** WHAT YOU NEED TO DO **
Return the records as they stand. No picture is to be included.

[Rendered page images]
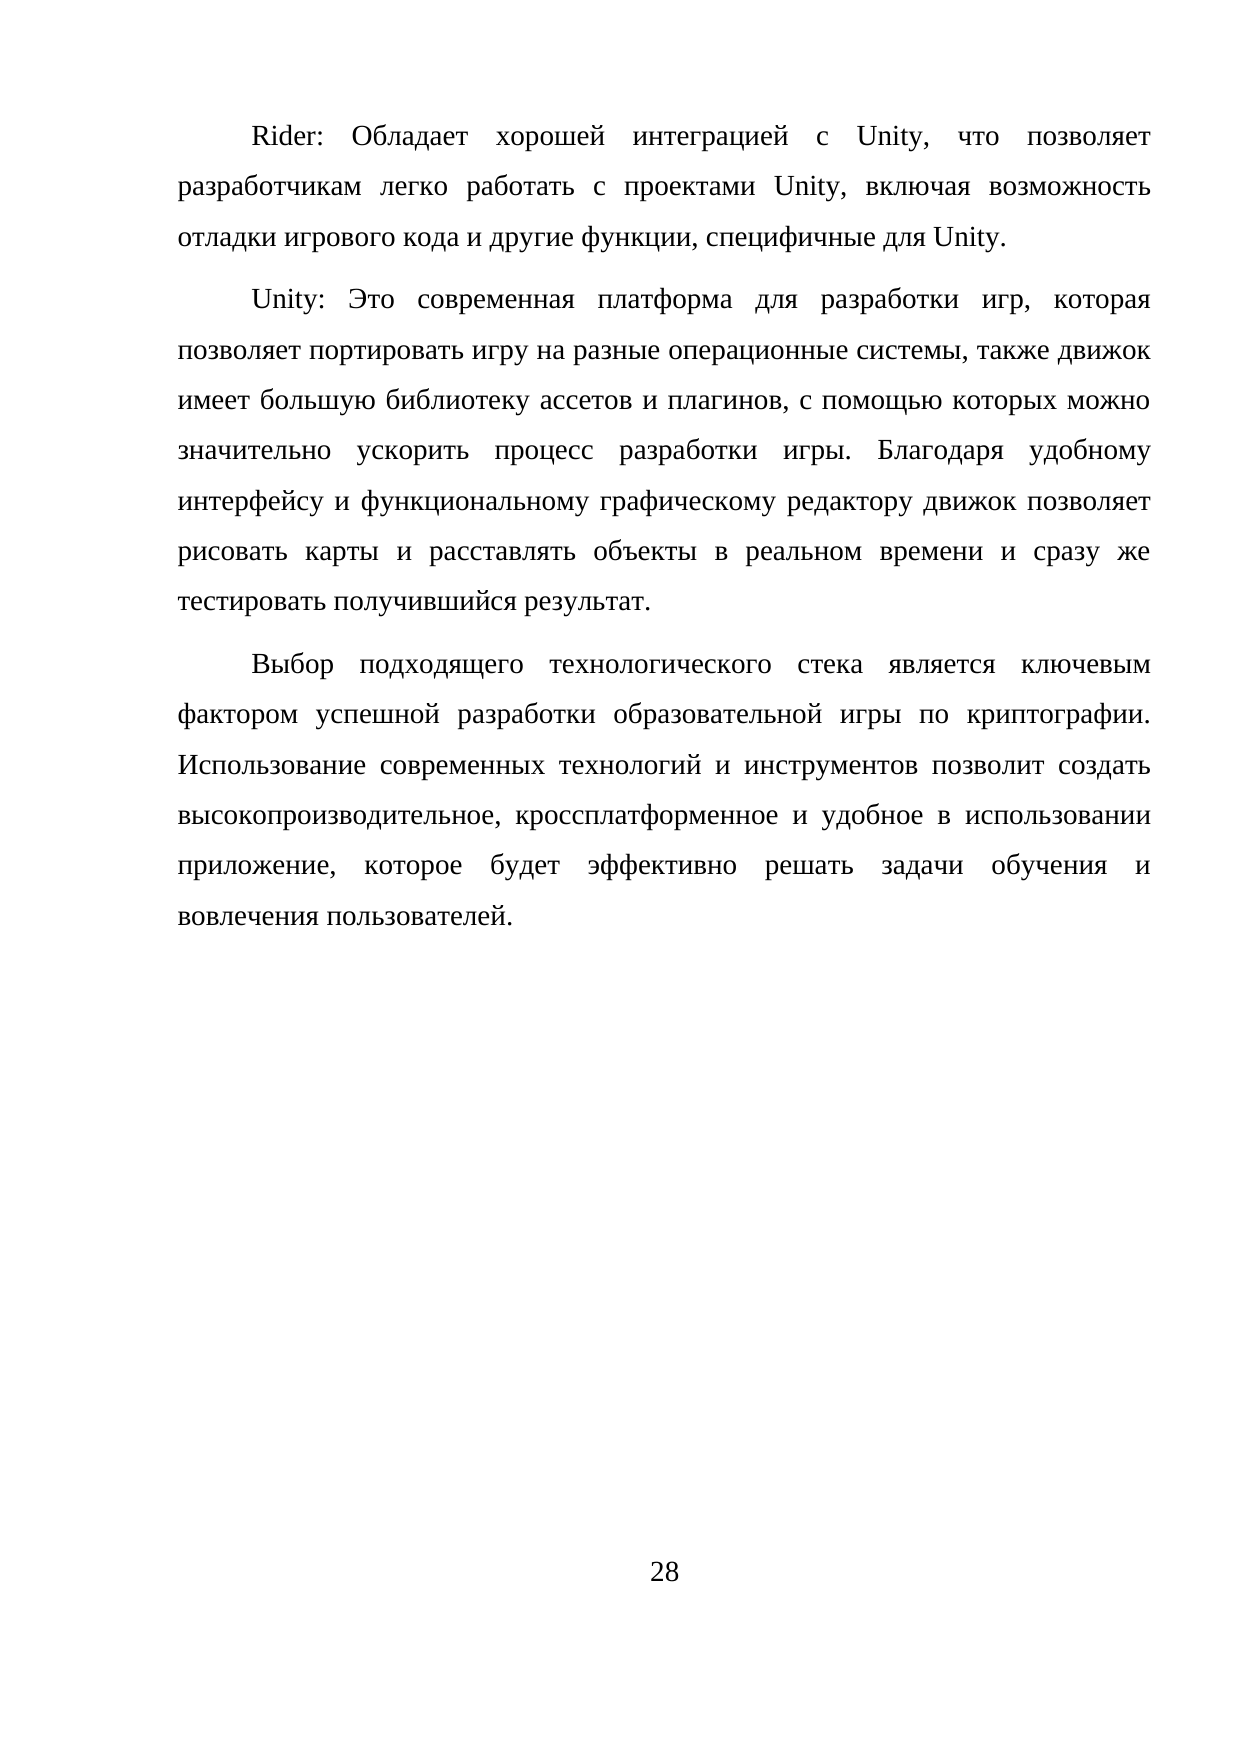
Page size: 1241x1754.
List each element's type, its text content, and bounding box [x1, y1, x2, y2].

text Выбор подходящего технологического стека является ключевым фактором успешной разработки образовательной игры по криптографии. Использование современных технологий и инструментов позволит создать высокопроизводительное, кроссплатформенное и удобное в использовании приложение, которое будет эффективно решать задачи обучения и вовлечения пользователей. [177, 646, 1152, 931]
text Rider: Обладает хорошей интеграцией с Unity, что позволяет разработчикам легко работать с проектами Unity, включая возможность отладки игрового кода и другие функции, специфичные для Unity. [177, 118, 1152, 252]
text Unity: Это современная платформа для разработки игр, которая позволяет портировать игру на разные операционные системы, также движок имеет большую библиотеку ассетов и плагинов, с помощью которых можно значительно ускорить процесс разработки игры. Благодаря удобному интерфейсу и функциональному графическому редактору движок позволяет рисовать карты и расставлять объекты в реальном времени и сразу же тестировать получившийся результат. [177, 282, 1152, 617]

** OUTPUT OF THE TASK **
Page size: 1241x1754.
List each element's type, its text content, and bounding box [x1, y1, x2, y2].

text Выбор подходящего технологического стека является ключевым фактором успешной разработки образовательной игры по криптографии. Использование современных технологий и инструментов позволит создать высокопроизводительное, кроссплатформенное и удобное в использовании приложение, которое будет эффективно решать задачи обучения и вовлечения пользователей. [177, 646, 1152, 931]
text Rider: Обладает хорошей интеграцией с Unity, что позволяет разработчикам легко работать с проектами Unity, включая возможность отладки игрового кода и другие функции, специфичные для Unity. [177, 118, 1152, 252]
text Unity: Это современная платформа для разработки игр, которая позволяет портировать игру на разные операционные системы, также движок имеет большую библиотеку ассетов и плагинов, с помощью которых можно значительно ускорить процесс разработки игры. Благодаря удобному интерфейсу и функциональному графическому редактору движок позволяет рисовать карты и расставлять объекты в реальном времени и сразу же тестировать получившийся результат. [177, 282, 1152, 617]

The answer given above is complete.